Ma, naturalmente, si tirerà in qualche modo avanti. Raccattando quel poco che è rimasto, inclusa la convinzione di star facendo qualche cosa di concreto. Agendo sempre per le famose Masse, e ricevendo una congrua dose di Massi, addosso. Comincio però a sospettare che, alle Masse, importi poco o nulla di farsi agire per, ma che meravigliosa costruzione sintattica. Che il Diciassette sia l'anno degli Anacoluti.
Da qualche altra parte, sempre in questo primo giorno del Diciassette, leggo che una signora birmana, o del "Myanmar" come si deve dire ora ufficialmente, qualche anno fa era una campionessa dei diritti umani. Figlia di un generale, andava in galera, lottava, prendeva il premio Nobel per la "pace", incassava sostegno e solidarietà da tutto il mondo in nome della democrazia e quant'altro. Oggi, invece, si viene a sapere (a dire il vero non proprio da oggi, ma pazienza) che la stessa signora agisce in pratica da dittatòra, perseguita le minoranze etniche e si vede al riguardo persino recapitare petizioni di fuoco firmate da altri premi Nobel per la pace (alcuni dei quali, va da sé, il loro contributo più o meno diretto alla guerra lo hanno portato eccome).
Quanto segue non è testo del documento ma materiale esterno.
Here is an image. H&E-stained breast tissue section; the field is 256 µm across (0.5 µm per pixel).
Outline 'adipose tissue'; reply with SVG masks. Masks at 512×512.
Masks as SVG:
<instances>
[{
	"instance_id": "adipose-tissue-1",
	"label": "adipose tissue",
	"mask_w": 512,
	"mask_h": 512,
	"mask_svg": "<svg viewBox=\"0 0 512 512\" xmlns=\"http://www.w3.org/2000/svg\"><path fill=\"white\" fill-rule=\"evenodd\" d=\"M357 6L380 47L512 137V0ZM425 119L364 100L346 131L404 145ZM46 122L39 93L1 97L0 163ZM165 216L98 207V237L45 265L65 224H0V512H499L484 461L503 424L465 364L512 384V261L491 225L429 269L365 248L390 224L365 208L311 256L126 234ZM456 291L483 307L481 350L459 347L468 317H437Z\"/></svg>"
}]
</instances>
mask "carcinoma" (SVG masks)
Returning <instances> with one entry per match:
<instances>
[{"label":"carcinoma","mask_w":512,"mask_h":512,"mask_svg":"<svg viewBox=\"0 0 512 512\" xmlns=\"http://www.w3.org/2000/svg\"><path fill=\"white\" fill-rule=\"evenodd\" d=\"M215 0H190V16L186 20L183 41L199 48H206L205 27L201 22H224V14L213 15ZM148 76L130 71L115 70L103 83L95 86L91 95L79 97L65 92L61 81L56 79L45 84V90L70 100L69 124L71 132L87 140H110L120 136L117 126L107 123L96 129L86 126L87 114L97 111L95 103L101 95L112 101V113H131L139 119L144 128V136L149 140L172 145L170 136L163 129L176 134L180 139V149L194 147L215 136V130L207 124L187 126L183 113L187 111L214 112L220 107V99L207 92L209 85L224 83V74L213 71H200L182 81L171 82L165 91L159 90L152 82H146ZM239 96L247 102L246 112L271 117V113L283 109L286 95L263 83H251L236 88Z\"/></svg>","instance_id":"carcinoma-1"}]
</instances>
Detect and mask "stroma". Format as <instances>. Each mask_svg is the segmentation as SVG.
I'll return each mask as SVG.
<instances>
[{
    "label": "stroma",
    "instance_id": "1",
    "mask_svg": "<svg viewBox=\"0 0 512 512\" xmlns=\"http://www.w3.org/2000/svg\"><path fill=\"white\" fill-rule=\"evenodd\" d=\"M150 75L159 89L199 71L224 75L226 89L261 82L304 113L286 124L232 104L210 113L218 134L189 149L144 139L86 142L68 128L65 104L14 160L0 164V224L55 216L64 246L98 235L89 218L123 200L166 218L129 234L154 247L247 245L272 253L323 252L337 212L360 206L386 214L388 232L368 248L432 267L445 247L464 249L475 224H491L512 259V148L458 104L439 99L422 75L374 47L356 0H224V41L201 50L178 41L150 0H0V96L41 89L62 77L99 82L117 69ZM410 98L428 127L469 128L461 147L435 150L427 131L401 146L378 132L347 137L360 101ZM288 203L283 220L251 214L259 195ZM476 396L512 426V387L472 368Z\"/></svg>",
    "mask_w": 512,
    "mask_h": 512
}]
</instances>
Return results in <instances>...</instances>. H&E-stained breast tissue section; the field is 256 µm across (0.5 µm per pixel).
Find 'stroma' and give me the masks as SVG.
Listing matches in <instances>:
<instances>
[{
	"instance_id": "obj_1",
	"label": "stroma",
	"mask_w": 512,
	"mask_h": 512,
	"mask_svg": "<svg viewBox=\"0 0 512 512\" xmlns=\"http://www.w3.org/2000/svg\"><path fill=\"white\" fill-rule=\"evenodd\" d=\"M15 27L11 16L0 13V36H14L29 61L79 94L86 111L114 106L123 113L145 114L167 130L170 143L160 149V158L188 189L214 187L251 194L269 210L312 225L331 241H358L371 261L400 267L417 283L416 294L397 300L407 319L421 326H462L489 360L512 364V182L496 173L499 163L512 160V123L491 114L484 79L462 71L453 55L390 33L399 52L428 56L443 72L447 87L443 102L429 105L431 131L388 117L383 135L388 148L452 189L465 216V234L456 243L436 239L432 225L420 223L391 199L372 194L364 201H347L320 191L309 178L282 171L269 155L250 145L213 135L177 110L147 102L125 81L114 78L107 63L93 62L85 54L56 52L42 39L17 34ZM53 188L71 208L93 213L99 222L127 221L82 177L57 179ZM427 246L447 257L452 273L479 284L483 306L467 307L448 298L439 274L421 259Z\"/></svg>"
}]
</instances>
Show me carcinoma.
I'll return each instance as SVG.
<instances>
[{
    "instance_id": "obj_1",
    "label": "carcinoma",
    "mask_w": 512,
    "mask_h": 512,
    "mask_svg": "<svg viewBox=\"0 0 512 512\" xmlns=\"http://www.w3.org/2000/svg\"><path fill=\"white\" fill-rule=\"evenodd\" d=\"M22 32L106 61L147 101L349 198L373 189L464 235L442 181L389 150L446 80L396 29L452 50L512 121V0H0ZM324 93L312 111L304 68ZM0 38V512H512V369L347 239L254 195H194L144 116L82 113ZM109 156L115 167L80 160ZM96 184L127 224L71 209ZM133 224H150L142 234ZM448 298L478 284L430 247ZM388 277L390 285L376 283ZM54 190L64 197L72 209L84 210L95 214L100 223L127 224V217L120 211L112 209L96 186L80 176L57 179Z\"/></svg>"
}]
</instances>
Solo un paio di cose così, appartenenti al presente. Al Diciassette, giorno Uno. Noialtri, nel frattempo, si continua a non combinarne una giusta, nelle nostre vite che non si sa nemmeno più che cosa siano. Je voudrais avoir la foi, la foi de mon charbonnier.... (qui est heureux comme un pape et con comme un panier). Si continua imperterriti a mandare avanti la specie umana per, poi, far di tutto per distruggerla nelle barbe. Si continua a decidere di credere in qualche cosa, di fatto non essendo più disposti neppure a credere in se stessi. Misure e parametri. Scheletri nell'armadio, che la fanno da padroni. Verità e "rivoluzioni". Pallonate.
Finzioni. Finti amici, e anche finti nemici. Lo sono io, lo siete voi, lo siamo tutti. Naturalmente, ero, sono e rimarrò un inguaribile ottimista. Finanche un modesto creatore di periferici scompigli, tranquilli, roba da poco, di quartiere, di ridottissima nicchia. Al momento di saltare in aria, o di essere schiacciato da un camion, o di essere sparato via per mano di qualche fede altrui, di qualche Verità, di qualche Presente, sarò opportunamente polverizzato nel Nulla.
E' una bella mattinata di sole, anche se fa freddo. Fra qualche mese farà caldo. Ieri sera mi sono divertito come un matto, io l'Asociale, espletando una Socialità che deve sempre scontrarsi per esistere e resistere. Qualcheduno stava morendo; qualchedun altro stava nascendo. Tutto normale. Tutto cambierà quest'anno, ovviamente; come potrebbe essere altrimenti?
E non fateci nemmeno troppo caso, se avete letto questa cosa. Se c'è una cosa, almeno una, nella quale sono sempre stato lineare, è quella di non prendere me stesso mai sul serio; quindi, non vedo come mai dovreste prendere sul serio quel che scribacchio qua e là.
Buon Diciassette a tutti, a tutte, nessuno escluso, nessuna esclusa.